What is needed = From the line that has "なんのかんの言いながら到着から翌日出立まで計五回も入湯" down to the last line of the data below, set down every line exactly, but none of the pictures.

Input data =
◇ ◇ ◇ ◇

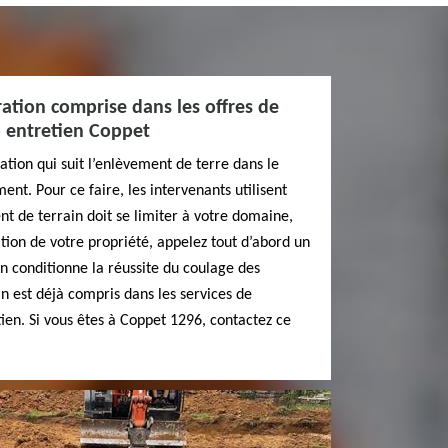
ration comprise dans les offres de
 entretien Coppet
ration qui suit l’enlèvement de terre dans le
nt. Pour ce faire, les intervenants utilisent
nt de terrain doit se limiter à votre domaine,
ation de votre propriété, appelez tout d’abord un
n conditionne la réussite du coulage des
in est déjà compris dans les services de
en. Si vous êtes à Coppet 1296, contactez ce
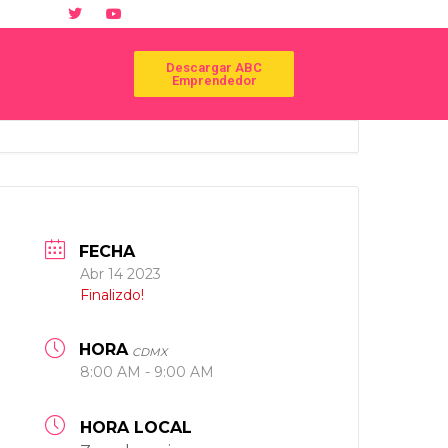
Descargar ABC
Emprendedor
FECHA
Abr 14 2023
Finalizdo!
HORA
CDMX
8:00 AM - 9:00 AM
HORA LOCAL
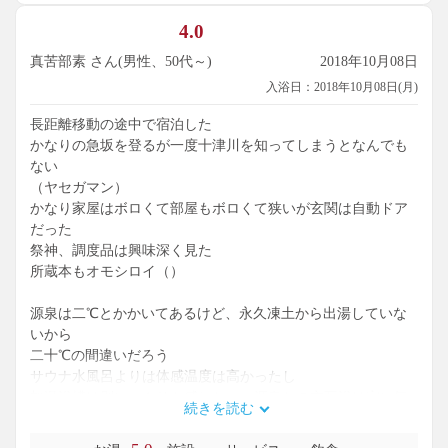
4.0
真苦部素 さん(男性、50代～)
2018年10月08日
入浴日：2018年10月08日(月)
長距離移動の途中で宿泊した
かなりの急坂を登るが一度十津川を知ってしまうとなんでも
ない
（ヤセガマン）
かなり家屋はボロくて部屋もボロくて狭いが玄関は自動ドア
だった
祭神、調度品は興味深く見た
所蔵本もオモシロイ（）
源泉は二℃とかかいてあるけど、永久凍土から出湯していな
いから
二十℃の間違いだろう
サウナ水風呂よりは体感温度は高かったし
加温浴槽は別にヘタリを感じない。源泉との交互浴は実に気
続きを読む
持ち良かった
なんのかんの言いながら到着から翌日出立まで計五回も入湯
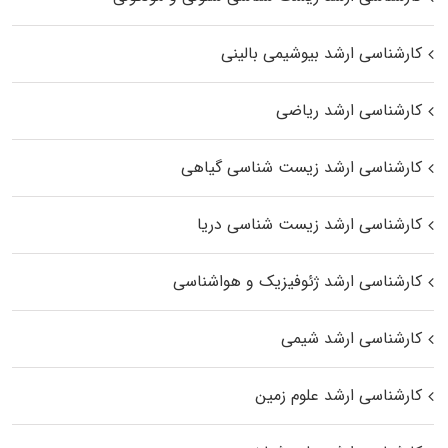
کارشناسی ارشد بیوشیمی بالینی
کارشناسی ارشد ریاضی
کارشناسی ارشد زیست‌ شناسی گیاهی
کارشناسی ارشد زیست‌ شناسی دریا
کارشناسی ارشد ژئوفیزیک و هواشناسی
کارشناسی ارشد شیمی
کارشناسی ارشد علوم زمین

◇ ◇ ◇ ◇

Response area =
なんのかんの言いながら到着から翌日出立まで計五回も入湯
کارشناسی ارشد بیوشیمی بالینی
کارشناسی ارشد ریاضی
کارشناسی ارشد زیست‌ شناسی گیاهی
کارشناسی ارشد زیست‌ شناسی دریا
کارشناسی ارشد ژئوفیزیک و هواشناسی
کارشناسی ارشد شیمی
کارشناسی ارشد علوم زمین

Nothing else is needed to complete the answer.